**TASK INPUT:**
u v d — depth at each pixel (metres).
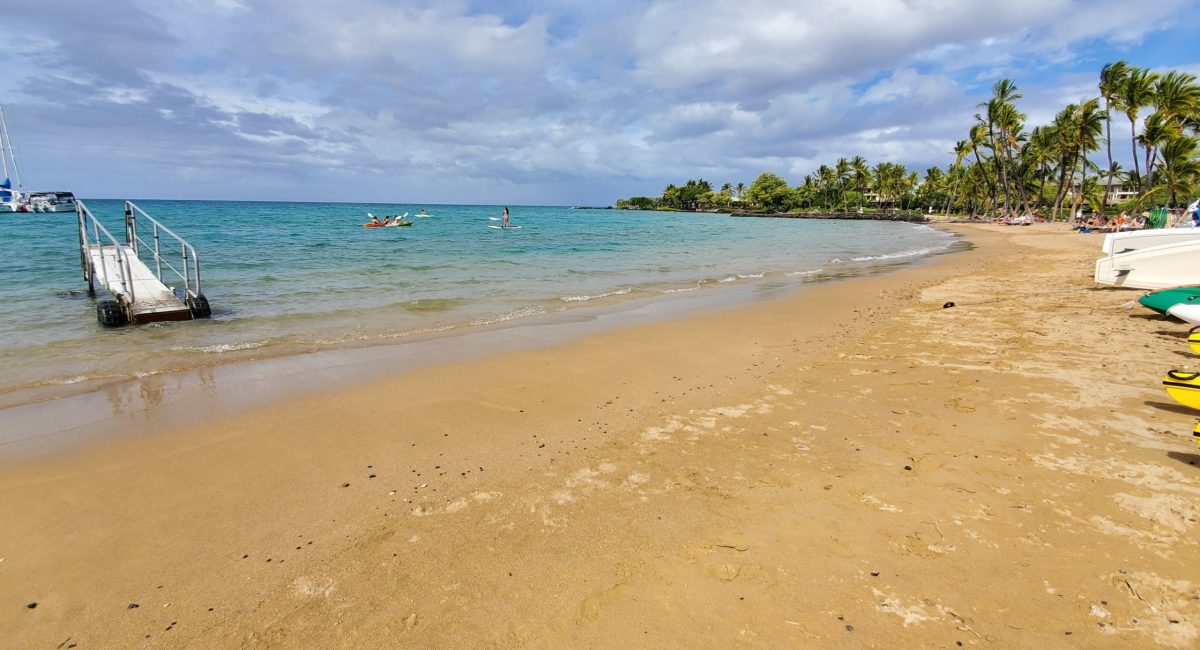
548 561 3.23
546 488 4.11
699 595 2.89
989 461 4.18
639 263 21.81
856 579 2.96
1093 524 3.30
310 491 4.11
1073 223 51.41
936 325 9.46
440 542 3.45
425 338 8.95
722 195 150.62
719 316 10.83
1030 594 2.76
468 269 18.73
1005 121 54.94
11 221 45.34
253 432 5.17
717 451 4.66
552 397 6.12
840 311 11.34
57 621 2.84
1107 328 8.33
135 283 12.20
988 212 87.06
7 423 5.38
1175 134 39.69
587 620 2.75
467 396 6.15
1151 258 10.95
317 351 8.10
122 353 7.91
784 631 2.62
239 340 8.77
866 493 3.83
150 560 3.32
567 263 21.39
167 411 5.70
==
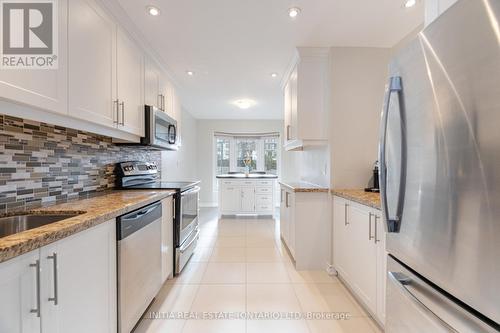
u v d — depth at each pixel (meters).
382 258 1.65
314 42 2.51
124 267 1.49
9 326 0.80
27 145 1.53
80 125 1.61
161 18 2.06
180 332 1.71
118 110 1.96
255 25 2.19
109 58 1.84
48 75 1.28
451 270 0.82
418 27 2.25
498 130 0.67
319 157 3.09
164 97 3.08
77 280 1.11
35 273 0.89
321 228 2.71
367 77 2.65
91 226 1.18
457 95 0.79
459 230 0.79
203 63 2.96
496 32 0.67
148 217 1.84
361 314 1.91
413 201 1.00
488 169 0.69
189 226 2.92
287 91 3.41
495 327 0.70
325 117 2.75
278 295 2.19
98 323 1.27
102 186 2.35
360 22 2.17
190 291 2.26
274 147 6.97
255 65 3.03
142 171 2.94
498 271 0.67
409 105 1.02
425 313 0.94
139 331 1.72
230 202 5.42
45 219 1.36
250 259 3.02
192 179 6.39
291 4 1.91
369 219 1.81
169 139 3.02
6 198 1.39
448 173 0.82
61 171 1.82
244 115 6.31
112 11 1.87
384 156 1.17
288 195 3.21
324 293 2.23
* * *
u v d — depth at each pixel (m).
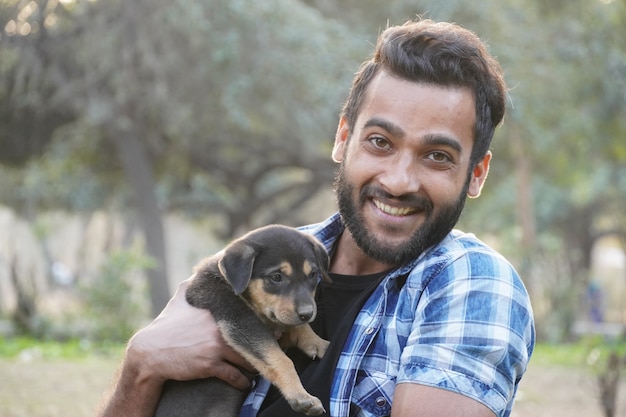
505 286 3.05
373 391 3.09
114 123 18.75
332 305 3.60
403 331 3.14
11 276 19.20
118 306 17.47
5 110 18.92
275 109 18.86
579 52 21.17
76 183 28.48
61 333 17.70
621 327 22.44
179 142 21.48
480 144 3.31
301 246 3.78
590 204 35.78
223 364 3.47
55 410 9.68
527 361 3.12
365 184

**ACTIVITY:** Reproduce the lines above beginning at the line that contains "u v d — depth at each pixel (metres)." and ending at the line that contains "468 269 18.73". No pictures.

**RESPONSE FOR THIS EXERCISE:**
u v d — depth at each pixel (metres).
548 561 3.23
546 488 4.11
699 595 2.89
989 461 4.18
639 263 21.81
856 579 2.96
1093 524 3.30
310 491 4.11
1073 223 51.41
936 325 9.46
440 542 3.45
425 338 8.95
722 195 150.62
719 316 10.83
1030 594 2.76
468 269 18.73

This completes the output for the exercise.